◆ Directions for this task:
All records given below must be printed word for word.

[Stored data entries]
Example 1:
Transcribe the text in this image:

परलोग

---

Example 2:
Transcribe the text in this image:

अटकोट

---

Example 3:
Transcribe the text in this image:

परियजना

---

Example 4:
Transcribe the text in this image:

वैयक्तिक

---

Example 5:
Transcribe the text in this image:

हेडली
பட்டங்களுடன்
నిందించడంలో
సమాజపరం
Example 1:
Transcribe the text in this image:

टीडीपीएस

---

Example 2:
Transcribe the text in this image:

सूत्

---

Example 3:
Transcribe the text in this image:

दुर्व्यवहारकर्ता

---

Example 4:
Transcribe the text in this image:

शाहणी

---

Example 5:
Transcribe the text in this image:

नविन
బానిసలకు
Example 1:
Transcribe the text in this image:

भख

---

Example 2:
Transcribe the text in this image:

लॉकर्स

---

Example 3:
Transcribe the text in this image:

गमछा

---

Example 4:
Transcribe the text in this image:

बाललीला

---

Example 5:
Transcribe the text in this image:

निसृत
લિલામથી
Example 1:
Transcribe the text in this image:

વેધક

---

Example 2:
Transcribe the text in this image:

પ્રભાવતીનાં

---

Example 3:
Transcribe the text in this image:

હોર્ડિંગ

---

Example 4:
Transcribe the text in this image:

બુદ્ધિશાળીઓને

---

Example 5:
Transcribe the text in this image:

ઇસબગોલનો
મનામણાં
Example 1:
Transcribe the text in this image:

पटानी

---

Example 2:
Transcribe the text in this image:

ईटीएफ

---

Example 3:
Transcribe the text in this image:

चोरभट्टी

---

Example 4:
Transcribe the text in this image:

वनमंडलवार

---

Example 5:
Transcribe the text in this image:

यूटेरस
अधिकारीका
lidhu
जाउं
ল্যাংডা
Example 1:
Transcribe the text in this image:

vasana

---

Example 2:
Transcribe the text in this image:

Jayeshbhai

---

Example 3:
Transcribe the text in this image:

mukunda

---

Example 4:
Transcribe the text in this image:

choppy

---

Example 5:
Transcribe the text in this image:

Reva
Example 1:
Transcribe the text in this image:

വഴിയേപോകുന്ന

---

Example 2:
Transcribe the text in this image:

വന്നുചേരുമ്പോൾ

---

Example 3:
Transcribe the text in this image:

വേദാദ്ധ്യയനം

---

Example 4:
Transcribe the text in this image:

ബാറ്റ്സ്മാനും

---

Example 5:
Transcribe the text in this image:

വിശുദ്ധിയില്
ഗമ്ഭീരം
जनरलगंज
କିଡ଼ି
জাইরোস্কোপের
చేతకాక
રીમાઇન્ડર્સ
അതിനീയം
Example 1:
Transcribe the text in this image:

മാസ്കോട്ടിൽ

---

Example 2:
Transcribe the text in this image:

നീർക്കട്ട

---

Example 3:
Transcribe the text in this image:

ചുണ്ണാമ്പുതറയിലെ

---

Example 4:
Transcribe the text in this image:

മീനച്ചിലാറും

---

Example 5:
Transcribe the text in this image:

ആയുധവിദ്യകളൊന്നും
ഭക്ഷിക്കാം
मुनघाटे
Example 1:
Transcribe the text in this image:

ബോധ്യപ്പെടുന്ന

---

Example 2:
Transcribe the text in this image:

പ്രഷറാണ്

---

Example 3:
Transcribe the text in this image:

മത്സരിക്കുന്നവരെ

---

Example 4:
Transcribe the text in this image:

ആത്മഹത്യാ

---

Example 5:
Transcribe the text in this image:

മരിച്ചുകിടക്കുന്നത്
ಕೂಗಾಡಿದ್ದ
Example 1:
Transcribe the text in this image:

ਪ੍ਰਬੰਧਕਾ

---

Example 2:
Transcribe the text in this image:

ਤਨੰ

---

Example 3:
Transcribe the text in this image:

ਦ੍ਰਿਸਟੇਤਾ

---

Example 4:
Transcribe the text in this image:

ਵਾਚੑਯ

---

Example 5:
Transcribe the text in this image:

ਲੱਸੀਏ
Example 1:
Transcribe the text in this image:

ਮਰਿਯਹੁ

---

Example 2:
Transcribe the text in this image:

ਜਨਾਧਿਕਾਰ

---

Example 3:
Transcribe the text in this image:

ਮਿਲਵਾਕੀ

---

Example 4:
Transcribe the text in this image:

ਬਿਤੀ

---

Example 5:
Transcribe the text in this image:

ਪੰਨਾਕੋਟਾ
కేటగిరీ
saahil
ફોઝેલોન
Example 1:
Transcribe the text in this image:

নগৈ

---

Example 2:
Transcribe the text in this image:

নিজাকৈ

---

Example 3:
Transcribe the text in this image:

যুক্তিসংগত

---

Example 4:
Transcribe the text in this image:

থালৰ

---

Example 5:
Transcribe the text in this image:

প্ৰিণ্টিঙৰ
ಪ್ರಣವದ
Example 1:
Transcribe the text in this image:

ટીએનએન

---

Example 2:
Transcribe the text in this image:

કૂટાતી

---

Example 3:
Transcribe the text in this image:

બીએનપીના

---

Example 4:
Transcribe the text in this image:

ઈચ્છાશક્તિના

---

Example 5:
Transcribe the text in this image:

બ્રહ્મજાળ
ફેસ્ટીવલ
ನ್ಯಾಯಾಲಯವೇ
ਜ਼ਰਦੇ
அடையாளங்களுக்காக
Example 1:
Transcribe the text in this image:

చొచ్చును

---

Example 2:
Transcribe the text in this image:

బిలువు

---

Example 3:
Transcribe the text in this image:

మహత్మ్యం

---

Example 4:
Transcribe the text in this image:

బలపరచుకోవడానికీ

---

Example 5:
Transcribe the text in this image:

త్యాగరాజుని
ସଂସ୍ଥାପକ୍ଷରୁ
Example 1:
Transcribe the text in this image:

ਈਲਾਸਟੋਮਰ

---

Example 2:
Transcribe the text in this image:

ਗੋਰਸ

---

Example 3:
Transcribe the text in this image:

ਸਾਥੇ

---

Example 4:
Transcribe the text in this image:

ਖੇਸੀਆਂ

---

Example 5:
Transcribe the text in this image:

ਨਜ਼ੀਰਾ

◆ Output of the exercise:
Example 1:
Transcribe the text in this image:

परलोग

---

Example 2:
Transcribe the text in this image:

अटकोट

---

Example 3:
Transcribe the text in this image:

परियजना

---

Example 4:
Transcribe the text in this image:

वैयक्तिक

---

Example 5:
Transcribe the text in this image:

हेडली
பட்டங்களுடன்
నిందించడంలో
సమాజపరం
Example 1:
Transcribe the text in this image:

टीडीपीएस

---

Example 2:
Transcribe the text in this image:

सूत्

---

Example 3:
Transcribe the text in this image:

दुर्व्यवहारकर्ता

---

Example 4:
Transcribe the text in this image:

शाहणी

---

Example 5:
Transcribe the text in this image:

नविन
బానిసలకు
Example 1:
Transcribe the text in this image:

भख

---

Example 2:
Transcribe the text in this image:

लॉकर्स

---

Example 3:
Transcribe the text in this image:

गमछा

---

Example 4:
Transcribe the text in this image:

बाललीला

---

Example 5:
Transcribe the text in this image:

निसृत
લિલામથી
Example 1:
Transcribe the text in this image:

વેધક

---

Example 2:
Transcribe the text in this image:

પ્રભાવતીનાં

---

Example 3:
Transcribe the text in this image:

હોર્ડિંગ

---

Example 4:
Transcribe the text in this image:

બુદ્ધિશાળીઓને

---

Example 5:
Transcribe the text in this image:

ઇસબગોલનો
મનામણાં
Example 1:
Transcribe the text in this image:

पटानी

---

Example 2:
Transcribe the text in this image:

ईटीएफ

---

Example 3:
Transcribe the text in this image:

चोरभट्टी

---

Example 4:
Transcribe the text in this image:

वनमंडलवार

---

Example 5:
Transcribe the text in this image:

यूटेरस
अधिकारीका
lidhu
जाउं
ল্যাংডা
Example 1:
Transcribe the text in this image:

vasana

---

Example 2:
Transcribe the text in this image:

Jayeshbhai

---

Example 3:
Transcribe the text in this image:

mukunda

---

Example 4:
Transcribe the text in this image:

choppy

---

Example 5:
Transcribe the text in this image:

Reva
Example 1:
Transcribe the text in this image:

വഴിയേപോകുന്ന

---

Example 2:
Transcribe the text in this image:

വന്നുചേരുമ്പോൾ

---

Example 3:
Transcribe the text in this image:

വേദാദ്ധ്യയനം

---

Example 4:
Transcribe the text in this image:

ബാറ്റ്സ്മാനും

---

Example 5:
Transcribe the text in this image:

വിശുദ്ധിയില്
ഗമ്ഭീരം
जनरलगंज
କିଡ଼ି
জাইরোস্কোপের
చేతకాక
રીમાઇન્ડર્સ
അതിനീയം
Example 1:
Transcribe the text in this image:

മാസ്കോട്ടിൽ

---

Example 2:
Transcribe the text in this image:

നീർക്കട്ട

---

Example 3:
Transcribe the text in this image:

ചുണ്ണാമ്പുതറയിലെ

---

Example 4:
Transcribe the text in this image:

മീനച്ചിലാറും

---

Example 5:
Transcribe the text in this image:

ആയുധവിദ്യകളൊന്നും
ഭക്ഷിക്കാം
मुनघाटे
Example 1:
Transcribe the text in this image:

ബോധ്യപ്പെടുന്ന

---

Example 2:
Transcribe the text in this image:

പ്രഷറാണ്

---

Example 3:
Transcribe the text in this image:

മത്സരിക്കുന്നവരെ

---

Example 4:
Transcribe the text in this image:

ആത്മഹത്യാ

---

Example 5:
Transcribe the text in this image:

മരിച്ചുകിടക്കുന്നത്
ಕೂಗಾಡಿದ್ದ
Example 1:
Transcribe the text in this image:

ਪ੍ਰਬੰਧਕਾ

---

Example 2:
Transcribe the text in this image:

ਤਨੰ

---

Example 3:
Transcribe the text in this image:

ਦ੍ਰਿਸਟੇਤਾ

---

Example 4:
Transcribe the text in this image:

ਵਾਚੑਯ

---

Example 5:
Transcribe the text in this image:

ਲੱਸੀਏ
Example 1:
Transcribe the text in this image:

ਮਰਿਯਹੁ

---

Example 2:
Transcribe the text in this image:

ਜਨਾਧਿਕਾਰ

---

Example 3:
Transcribe the text in this image:

ਮਿਲਵਾਕੀ

---

Example 4:
Transcribe the text in this image:

ਬਿਤੀ

---

Example 5:
Transcribe the text in this image:

ਪੰਨਾਕੋਟਾ
కేటగిరీ
saahil
ફોઝેલોન
Example 1:
Transcribe the text in this image:

নগৈ

---

Example 2:
Transcribe the text in this image:

নিজাকৈ

---

Example 3:
Transcribe the text in this image:

যুক্তিসংগত

---

Example 4:
Transcribe the text in this image:

থালৰ

---

Example 5:
Transcribe the text in this image:

প্ৰিণ্টিঙৰ
ಪ್ರಣವದ
Example 1:
Transcribe the text in this image:

ટીએનએન

---

Example 2:
Transcribe the text in this image:

કૂટાતી

---

Example 3:
Transcribe the text in this image:

બીએનપીના

---

Example 4:
Transcribe the text in this image:

ઈચ્છાશક્તિના

---

Example 5:
Transcribe the text in this image:

બ્રહ્મજાળ
ફેસ્ટીવલ
ನ್ಯಾಯಾಲಯವೇ
ਜ਼ਰਦੇ
அடையாளங்களுக்காக
Example 1:
Transcribe the text in this image:

చొచ్చును

---

Example 2:
Transcribe the text in this image:

బిలువు

---

Example 3:
Transcribe the text in this image:

మహత్మ్యం

---

Example 4:
Transcribe the text in this image:

బలపరచుకోవడానికీ

---

Example 5:
Transcribe the text in this image:

త్యాగరాజుని
ସଂସ୍ଥାପକ୍ଷରୁ
Example 1:
Transcribe the text in this image:

ਈਲਾਸਟੋਮਰ

---

Example 2:
Transcribe the text in this image:

ਗੋਰਸ

---

Example 3:
Transcribe the text in this image:

ਸਾਥੇ

---

Example 4:
Transcribe the text in this image:

ਖੇਸੀਆਂ

---

Example 5:
Transcribe the text in this image:

ਨਜ਼ੀਰਾ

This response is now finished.